Just finished my 15th – and final – army meal of the week: a packed lunch that included chicken and coleslaw on a buttered white baguette, an orange, and a Golden Delicious apple (for the record, more and better fruit than I've seen all week). The pack also included: an Elevenses oatmeal raisin cookie-bar hybrid, a Mars bar, a bag of garlic-flavoured crisps, and (bizarrely) a pack of Extra sugar-free peppermint gum.

I do like butter, but not on my sandwiches. Nor am I a coleslaw fan. And frankly, I find it hard not to be resentful when I'm forced to (over)spend my calorie budget on crap I wouldn't choose to eat – and that really isn't worth it.

But as I have all week, I ate as best I could and tried to let it go, beef pie, egg mayonnaise with butter, white bread, (white) potato (overload), pre-sweetened gruel-like porridge, canned fruit and all. I tried to be grateful for the occasional bright spots: the boiled vegetables that (occasionally) were served before they were doused in sauce, the honey-roasted parsnips and carrots (and were those actual flecks of fresh rosemary?) I looted from bottom of the mystery meat tray, the one day they didn't fry the fish. I never ate pudding. I got up before 6 am to run four of the five mornings, and managed between 45 and 50 minutes each time. I went down to the officers' mess for drinks three of the nights, but mine were non-alcoholic.

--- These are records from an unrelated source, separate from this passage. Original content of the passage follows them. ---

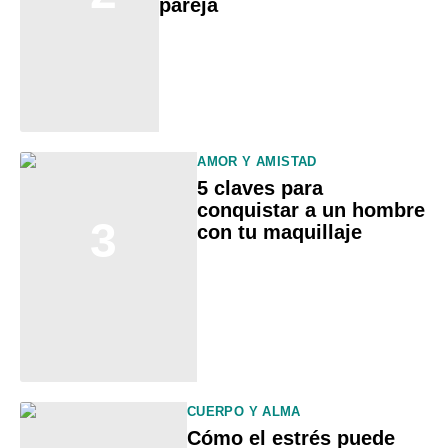
pareja
AMOR Y AMISTAD
5 claves para
conquistar a un hombre
3
con tu maquillaje
CUERPO Y ALMA
Cómo el estrés puede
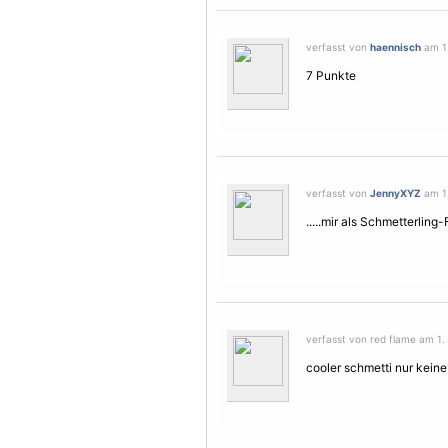
verfasst von
haennisch
am 1.
7 Punkte
verfasst von
JennyXYZ
am 1.
.....mir als Schmetterling-
verfasst von red flame am 1. 
cooler schmetti nur kein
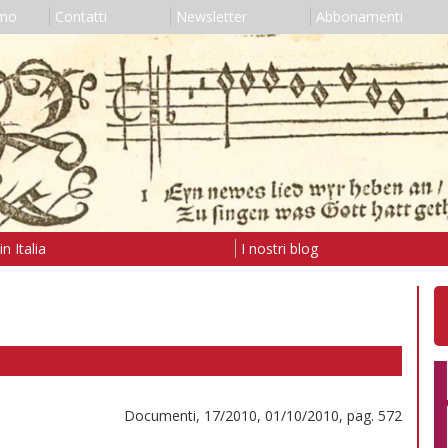
amo
Contatti
Newsletter
Abbonamenti
n Italia
I nostri blog
Documenti, 17/2010, 01/10/2010, pag. 572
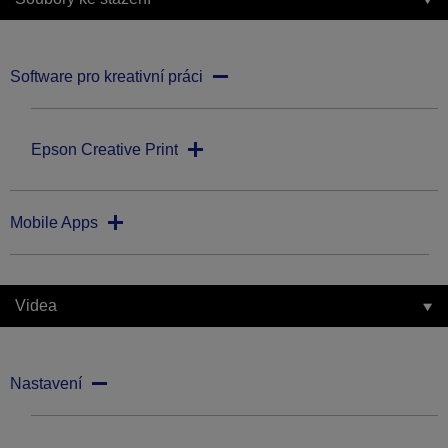
Software pro kreativní práci
Epson Creative Print
Mobile Apps
Videa
Nastavení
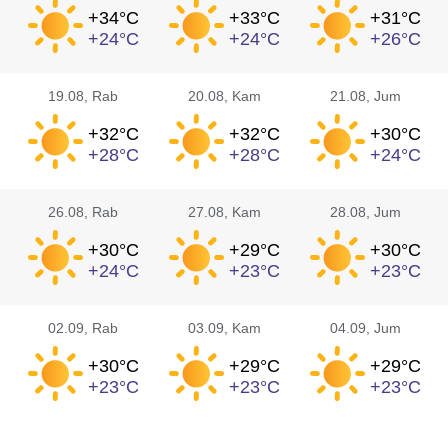
+34°
C
+33°
C
+31°
C
+24°
C
+24°
C
+26°
C
19.08
, Rab
20.08
, Kam
21.08
, Jum
+32°
C
+32°
C
+30°
C
+28°
C
+28°
C
+24°
C
26.08
, Rab
27.08
, Kam
28.08
, Jum
+30°
C
+29°
C
+30°
C
+24°
C
+23°
C
+23°
C
02.09
, Rab
03.09
, Kam
04.09
, Jum
+30°
C
+29°
C
+29°
C
+23°
C
+23°
C
+23°
C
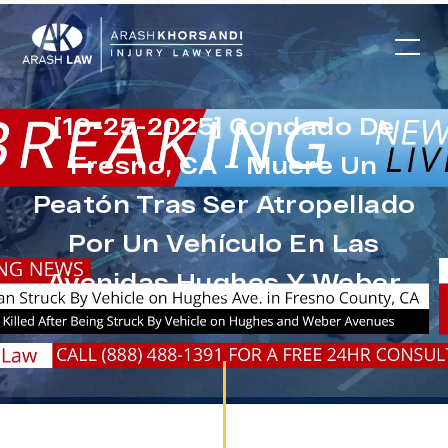
[10-25-2025] Condado De
Fresno, CA – Muere Un
Peatón Tras Ser Atropellado
Por Un Vehículo En Las
Avenidas Hughes Y Weber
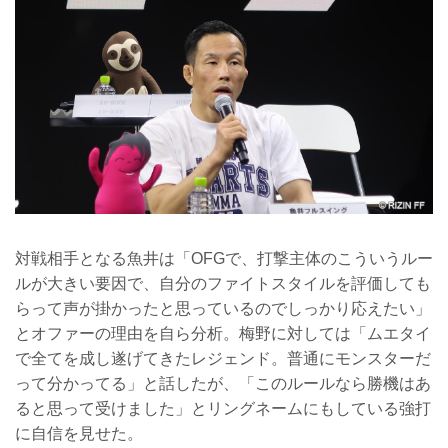
対戦相手となる魚井は「OFGで、打撃主体のこういうルー
ルが大きい要因で、自分のファイトスタイルを評価しても
らって声が掛かったと思っているのでしっかり応えたい」
とオファーの理由を自ら分析。梅野に対しては「ムエタイ
で全てを成し遂げてきたレジェンド。普通にモンスターだ
って分かってる」と話したが、「このルールなら勝機はあ
ると思って受けました」とリングネームにもしている強打
に自信を見せた。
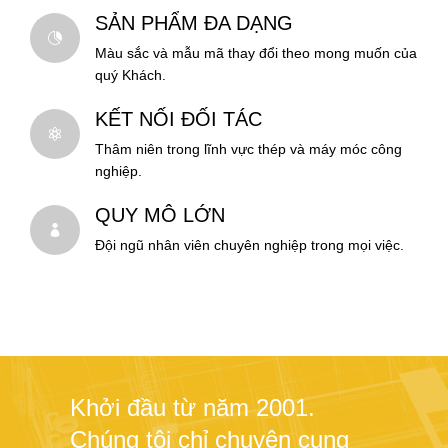
SẢN PHẨM ĐA DẠNG
Màu sắc và mẫu mã thay đổi theo mong muốn của
quý Khách.
KẾT NỐI ĐỐI TÁC
Thâm niên trong lĩnh vực thép và máy móc công
nghiệp.
QUY MÔ LỚN
Đội ngũ nhân viên chuyên nghiệp trong mọi việc.
Khởi đầu từ năm 2001.
Chúng tôi chỉ chuyên cung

This morning as I was buttoning my trousers – which thanks to leftover Dorset pounds are about one big meal away from not fitting -- I felt a wave of relief and gratitude and yes, pride, that I didn't have to worry about whether I'd be able to squeeze into them. This assignment could have gone very differently, with mass overeating and exhaustion (of the too-full kind) and irritability (a side effect of bingeing), and the general inability to concentrate on anything but either getting more food or how horrible and sick I feel. It was nice not to feel embarrassed about whether someone had caught me sneaking extra food, and not to spend half of dinner thinking about how much pudding I could get away with.

This morning some of the other civilians I was working with bemoaned the end of a week of cooked breakfasts and puddings twice a day. I'm sure it won't surprise you that I don't feel the same way.

***

A couple of days ago, as I was deciding whether to write a news brief or nothing at all about a "routine" hour-long heavy exchange of gunfire that wounded two British soldiers, I stopped for a moment and nearly burst into tears.

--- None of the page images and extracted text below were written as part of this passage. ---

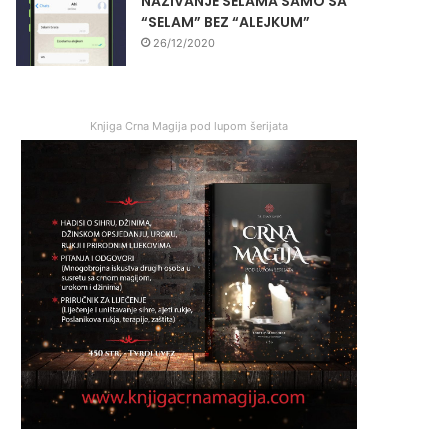
NAZIVANJE SELAMA SAMO SA
“SELAM” BEZ “ALEJKUM”
26/12/2020
Knjiga Crna Magija pod lupom šerijata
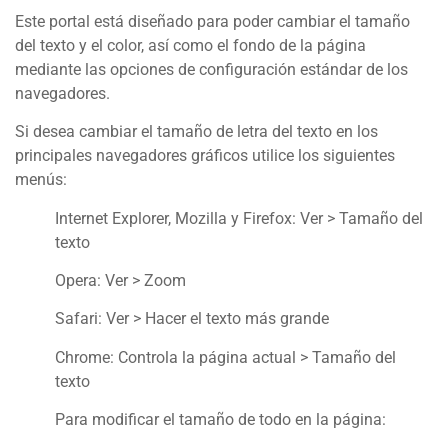
Este portal está diseñado para poder cambiar el tamaño
del texto y el color, así como el fondo de la página
mediante las opciones de configuración estándar de los
navegadores.
Si desea cambiar el tamaño de letra del texto en los
principales navegadores gráficos utilice los siguientes
menús:
Internet Explorer, Mozilla y Firefox: Ver > Tamaño del
texto
Opera: Ver > Zoom
Safari: Ver > Hacer el texto más grande
Chrome: Controla la página actual > Tamaño del
texto
Para modificar el tamaño de todo en la página:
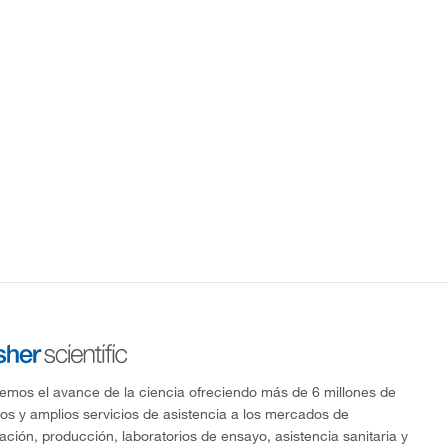
mos el avance de la ciencia ofreciendo más de 6 millones de
os y amplios servicios de asistencia a los mercados de
gación, producción, laboratorios de ensayo, asistencia sanitaria y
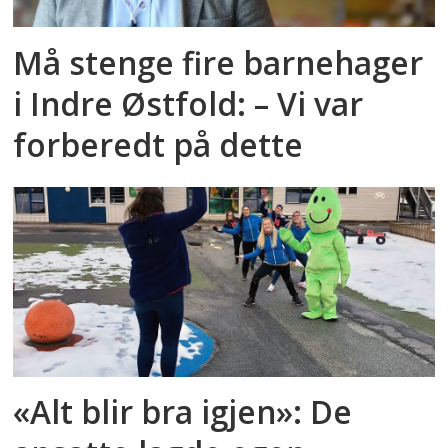
Må stenge fire barnehager
i Indre Østfold: – Vi var
forberedt på dette
«Alt blir bra igjen»: De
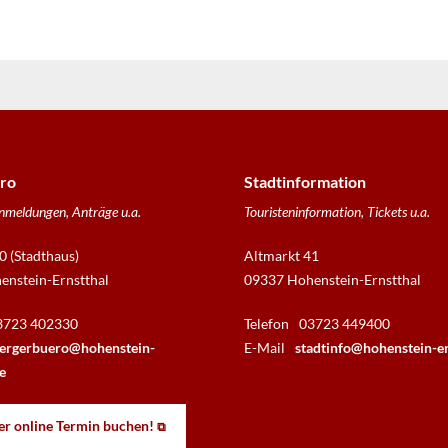
ro
Stadtinformation
nmeldungen, Anträge u.a.
Touristeninformation, Tickets u.a.
0 (Stadthaus)
Altmarkt 41
nstein-Ernstthal
09337 Hohenstein-Ernstthal
3723 402330
Telefon
03723 449400
ergerbuero@hohenstein-
E-Mail
stadtinfo@hohenstein-er
e
er online Termin buchen!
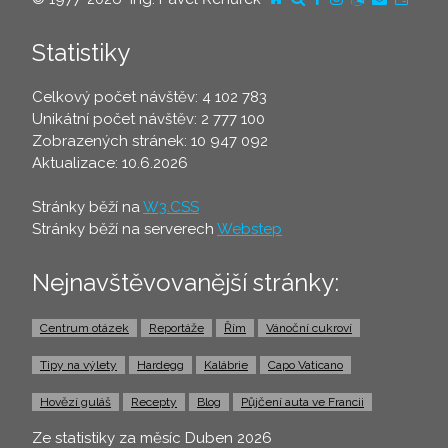
Statistiky
Celkový počet návštěv: 4 102 783
Unikátní počet návštěv: 2 777 100
Zobrazených stránek: 10 947 092
Aktualizace: 10.6.2026
Stránky běží na
W3.CSS
Stránky běží na serverech
Webstep
Nejnavštěvovanější stránky:
Centrum otázek
Reportáže
Řím
Vánoční cukroví
Tipy na výlety
Hardegg
Kalábrie
Capo Vaticano
Hovězí guláš
Recepty
Blog
Půjčení auta ve Francii
Ze statistiky za měsíc Duben 2026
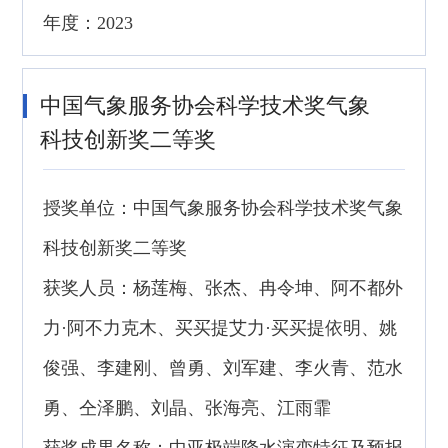
年度：2023
中国气象服务协会科学技术奖气象
科技创新奖二等奖
授奖单位：中国气象服务协会科学技术奖气象
科技创新奖二等奖
获奖人员：杨莲梅、张杰、冉令坤、阿不都外
力·阿不力克木、买买提艾力·买买提依明、姚
俊强、李建刚、曾勇、刘军建、李火青、范水
勇、仝泽鹏、刘晶、张海亮、江雨霏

Routine to be shot at for an hour? Obviously I know what soldiers do, but who puts themselves through this and why and how do they survive it? I asked this lovely Scottish guy I could barely understand (well, the regiment I was attached to was all Scottish, and I could barely understand any of them) what people are like when they get back to (relative) safety after battle.

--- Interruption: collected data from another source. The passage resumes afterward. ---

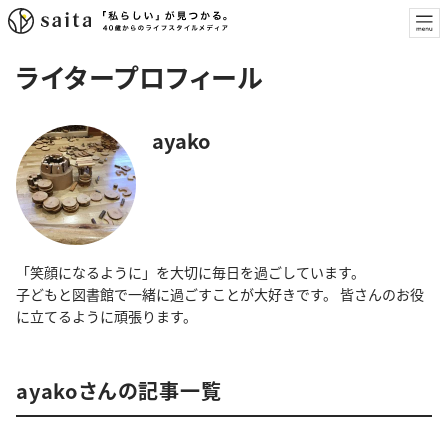
ライタープロフィール
ayako
「笑顔になるように」を大切に毎日を過ごしています。
子どもと図書館で一緒に過ごすことが大好きです。 皆さんのお役
に立てるように頑張ります。
ayakoさんの記事一覧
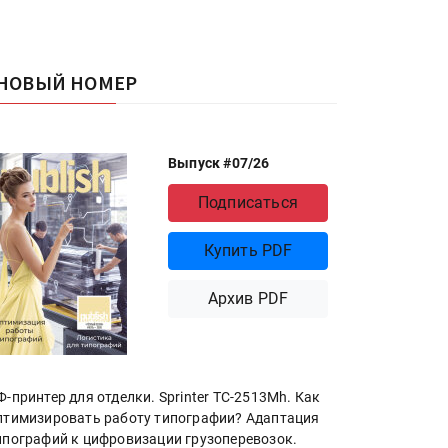
НОВЫЙ НОМЕР
Выпуск #07/26
Подписаться
Купить PDF
Архив PDF
Ф-принтер для отделки. Sprinter ТС-2513Mh. Как
птимизировать работу типографии? Адаптация
ипографий к цифровизации грузоперевозок.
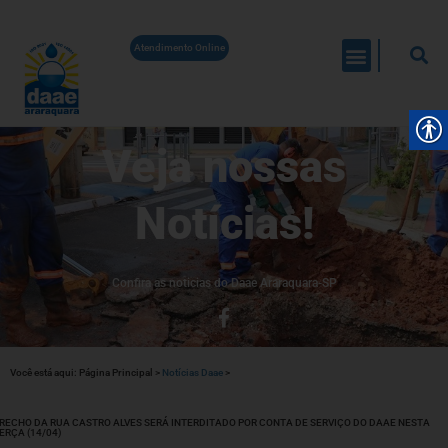
Atendimento Online
Veja nossas
Notícias!
Confira as noticias do Daae Araraquara-SP
Você está aqui:
Página Principal
>
Notícias Daae
>
RECHO DA RUA CASTRO ALVES SERÁ INTERDITADO POR CONTA DE SERVIÇO DO DAAE NESTA
ERÇA (14/04)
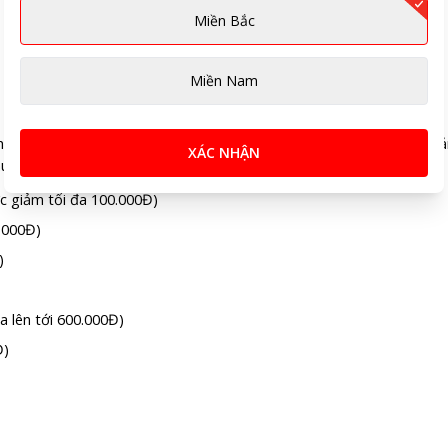
Miền Bắc
Miền Nam
hất, chương trình mang đến loạt mã giảm giá đặc biệt, áp dụng gi
XÁC NHẬN
u:
 giảm tối đa 100.000Đ)
.000Đ)
)
 lên tới 600.000Đ)
Đ)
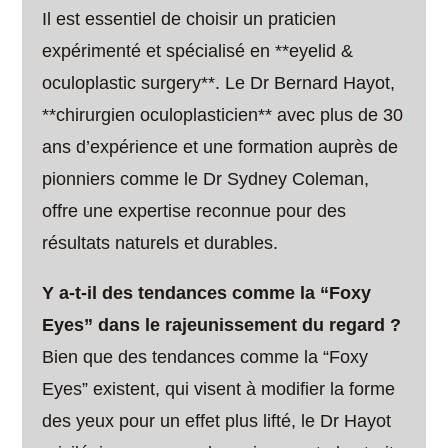
Il est essentiel de choisir un praticien
expérimenté et spécialisé en **eyelid &
oculoplastic surgery**. Le Dr Bernard Hayot,
**chirurgien oculoplasticien** avec plus de 30
ans d’expérience et une formation auprès de
pionniers comme le Dr Sydney Coleman,
offre une expertise reconnue pour des
résultats naturels et durables.
Y a-t-il des tendances comme la “Foxy
Eyes” dans le rajeunissement du regard ?
Bien que des tendances comme la “Foxy
Eyes” existent, qui visent à modifier la forme
des yeux pour un effet plus lifté, le Dr Hayot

"Some of them are fine and ready to go out again immediately," he said. "And some of them..." He shrugged and shook his head. I kept waiting for an answer, and he looked about to give me one. Then insurgents in vehicles to the north and east suddenly opened fire and we got back to the routine business of war, shootings, maimings, killings, and all.

1 comment:

  1. So glad you are done with the yucky food, and can get back to healthful eating and routines. Holding back the tears, thinking about the soldiers there, who sacrifice so much. It is Independence Day in the U.S. (as you know), and I am so grateful to them for the work they are doing.